#### [JOB]
Give every entry again, word for word and in full.

#### [DATA SHOWN]
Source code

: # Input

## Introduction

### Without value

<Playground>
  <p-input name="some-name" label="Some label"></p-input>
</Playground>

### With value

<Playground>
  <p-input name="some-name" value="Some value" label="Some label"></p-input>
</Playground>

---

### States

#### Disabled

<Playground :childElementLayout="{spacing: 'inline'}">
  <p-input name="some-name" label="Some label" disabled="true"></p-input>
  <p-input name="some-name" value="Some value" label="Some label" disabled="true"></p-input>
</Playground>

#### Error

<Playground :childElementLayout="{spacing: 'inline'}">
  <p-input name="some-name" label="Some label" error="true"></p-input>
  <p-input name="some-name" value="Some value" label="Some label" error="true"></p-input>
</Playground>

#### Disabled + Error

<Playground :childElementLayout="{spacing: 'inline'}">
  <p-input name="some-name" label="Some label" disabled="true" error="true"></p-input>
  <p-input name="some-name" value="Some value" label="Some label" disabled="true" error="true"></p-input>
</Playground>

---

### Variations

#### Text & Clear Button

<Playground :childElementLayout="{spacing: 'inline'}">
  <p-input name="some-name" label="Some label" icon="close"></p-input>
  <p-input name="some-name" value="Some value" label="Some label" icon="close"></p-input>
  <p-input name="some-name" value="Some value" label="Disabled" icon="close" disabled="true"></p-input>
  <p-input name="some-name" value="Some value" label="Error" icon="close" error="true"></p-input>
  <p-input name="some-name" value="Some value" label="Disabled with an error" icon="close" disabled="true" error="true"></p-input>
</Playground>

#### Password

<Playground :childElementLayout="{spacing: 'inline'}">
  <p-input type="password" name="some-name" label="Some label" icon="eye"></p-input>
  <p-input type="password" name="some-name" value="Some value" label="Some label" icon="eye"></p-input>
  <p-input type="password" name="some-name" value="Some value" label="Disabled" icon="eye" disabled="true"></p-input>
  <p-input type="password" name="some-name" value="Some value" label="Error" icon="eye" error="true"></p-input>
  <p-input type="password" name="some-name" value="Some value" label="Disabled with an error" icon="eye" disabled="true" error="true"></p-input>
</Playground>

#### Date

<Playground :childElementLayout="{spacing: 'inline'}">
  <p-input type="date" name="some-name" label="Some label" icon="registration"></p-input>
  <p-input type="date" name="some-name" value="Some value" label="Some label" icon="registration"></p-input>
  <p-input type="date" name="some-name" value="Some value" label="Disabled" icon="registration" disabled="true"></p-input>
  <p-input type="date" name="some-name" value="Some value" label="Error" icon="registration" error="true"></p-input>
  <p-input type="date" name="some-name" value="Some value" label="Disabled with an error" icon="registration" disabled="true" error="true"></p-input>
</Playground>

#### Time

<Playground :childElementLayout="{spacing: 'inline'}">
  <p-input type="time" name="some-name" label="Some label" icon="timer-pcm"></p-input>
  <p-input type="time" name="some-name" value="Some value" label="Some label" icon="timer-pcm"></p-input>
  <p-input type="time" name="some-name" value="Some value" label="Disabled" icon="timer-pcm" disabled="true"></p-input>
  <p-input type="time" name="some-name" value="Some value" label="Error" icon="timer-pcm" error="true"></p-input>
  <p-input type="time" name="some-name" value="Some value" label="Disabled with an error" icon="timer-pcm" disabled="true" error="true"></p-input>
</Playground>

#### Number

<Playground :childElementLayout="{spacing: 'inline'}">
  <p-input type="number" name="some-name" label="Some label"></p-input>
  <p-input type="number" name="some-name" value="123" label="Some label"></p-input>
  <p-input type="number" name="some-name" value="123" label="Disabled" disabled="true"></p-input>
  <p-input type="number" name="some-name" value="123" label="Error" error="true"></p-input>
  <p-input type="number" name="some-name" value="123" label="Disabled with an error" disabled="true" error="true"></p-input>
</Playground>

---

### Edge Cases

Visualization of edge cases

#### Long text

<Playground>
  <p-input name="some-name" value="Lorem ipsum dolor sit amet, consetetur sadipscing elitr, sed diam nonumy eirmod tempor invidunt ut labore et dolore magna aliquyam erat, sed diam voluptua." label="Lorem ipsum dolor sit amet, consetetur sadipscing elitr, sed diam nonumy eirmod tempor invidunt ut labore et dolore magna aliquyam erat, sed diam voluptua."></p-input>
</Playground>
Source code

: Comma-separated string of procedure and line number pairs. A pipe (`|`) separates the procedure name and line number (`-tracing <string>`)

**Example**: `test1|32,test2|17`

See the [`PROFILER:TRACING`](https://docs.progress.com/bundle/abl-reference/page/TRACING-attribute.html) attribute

#### [SOLUTION FOR THIS TASK]
Source code

: # Input

## Introduction

### Without value

<Playground>
  <p-input name="some-name" label="Some label"></p-input>
</Playground>

### With value

<Playground>
  <p-input name="some-name" value="Some value" label="Some label"></p-input>
</Playground>

---

### States

#### Disabled

<Playground :childElementLayout="{spacing: 'inline'}">
  <p-input name="some-name" label="Some label" disabled="true"></p-input>
  <p-input name="some-name" value="Some value" label="Some label" disabled="true"></p-input>
</Playground>

#### Error

<Playground :childElementLayout="{spacing: 'inline'}">
  <p-input name="some-name" label="Some label" error="true"></p-input>
  <p-input name="some-name" value="Some value" label="Some label" error="true"></p-input>
</Playground>

#### Disabled + Error

<Playground :childElementLayout="{spacing: 'inline'}">
  <p-input name="some-name" label="Some label" disabled="true" error="true"></p-input>
  <p-input name="some-name" value="Some value" label="Some label" disabled="true" error="true"></p-input>
</Playground>

---

### Variations

#### Text & Clear Button

<Playground :childElementLayout="{spacing: 'inline'}">
  <p-input name="some-name" label="Some label" icon="close"></p-input>
  <p-input name="some-name" value="Some value" label="Some label" icon="close"></p-input>
  <p-input name="some-name" value="Some value" label="Disabled" icon="close" disabled="true"></p-input>
  <p-input name="some-name" value="Some value" label="Error" icon="close" error="true"></p-input>
  <p-input name="some-name" value="Some value" label="Disabled with an error" icon="close" disabled="true" error="true"></p-input>
</Playground>

#### Password

<Playground :childElementLayout="{spacing: 'inline'}">
  <p-input type="password" name="some-name" label="Some label" icon="eye"></p-input>
  <p-input type="password" name="some-name" value="Some value" label="Some label" icon="eye"></p-input>
  <p-input type="password" name="some-name" value="Some value" label="Disabled" icon="eye" disabled="true"></p-input>
  <p-input type="password" name="some-name" value="Some value" label="Error" icon="eye" error="true"></p-input>
  <p-input type="password" name="some-name" value="Some value" label="Disabled with an error" icon="eye" disabled="true" error="true"></p-input>
</Playground>

#### Date

<Playground :childElementLayout="{spacing: 'inline'}">
  <p-input type="date" name="some-name" label="Some label" icon="registration"></p-input>
  <p-input type="date" name="some-name" value="Some value" label="Some label" icon="registration"></p-input>
  <p-input type="date" name="some-name" value="Some value" label="Disabled" icon="registration" disabled="true"></p-input>
  <p-input type="date" name="some-name" value="Some value" label="Error" icon="registration" error="true"></p-input>
  <p-input type="date" name="some-name" value="Some value" label="Disabled with an error" icon="registration" disabled="true" error="true"></p-input>
</Playground>

#### Time

<Playground :childElementLayout="{spacing: 'inline'}">
  <p-input type="time" name="some-name" label="Some label" icon="timer-pcm"></p-input>
  <p-input type="time" name="some-name" value="Some value" label="Some label" icon="timer-pcm"></p-input>
  <p-input type="time" name="some-name" value="Some value" label="Disabled" icon="timer-pcm" disabled="true"></p-input>
  <p-input type="time" name="some-name" value="Some value" label="Error" icon="timer-pcm" error="true"></p-input>
  <p-input type="time" name="some-name" value="Some value" label="Disabled with an error" icon="timer-pcm" disabled="true" error="true"></p-input>
</Playground>

#### Number

<Playground :childElementLayout="{spacing: 'inline'}">
  <p-input type="number" name="some-name" label="Some label"></p-input>
  <p-input type="number" name="some-name" value="123" label="Some label"></p-input>
  <p-input type="number" name="some-name" value="123" label="Disabled" disabled="true"></p-input>
  <p-input type="number" name="some-name" value="123" label="Error" error="true"></p-input>
  <p-input type="number" name="some-name" value="123" label="Disabled with an error" disabled="true" error="true"></p-input>
</Playground>

---

### Edge Cases

Visualization of edge cases

#### Long text

<Playground>
  <p-input name="some-name" value="Lorem ipsum dolor sit amet, consetetur sadipscing elitr, sed diam nonumy eirmod tempor invidunt ut labore et dolore magna aliquyam erat, sed diam voluptua." label="Lorem ipsum dolor sit amet, consetetur sadipscing elitr, sed diam nonumy eirmod tempor invidunt ut labore et dolore magna aliquyam erat, sed diam voluptua."></p-input>
</Playground>
Source code

: Comma-separated string of procedure and line number pairs. A pipe (`|`) separates the procedure name and line number (`-tracing <string>`)

**Example**: `test1|32,test2|17`

See the [`PROFILER:TRACING`](https://docs.progress.com/bundle/abl-reference/page/TRACING-attribute.html) attribute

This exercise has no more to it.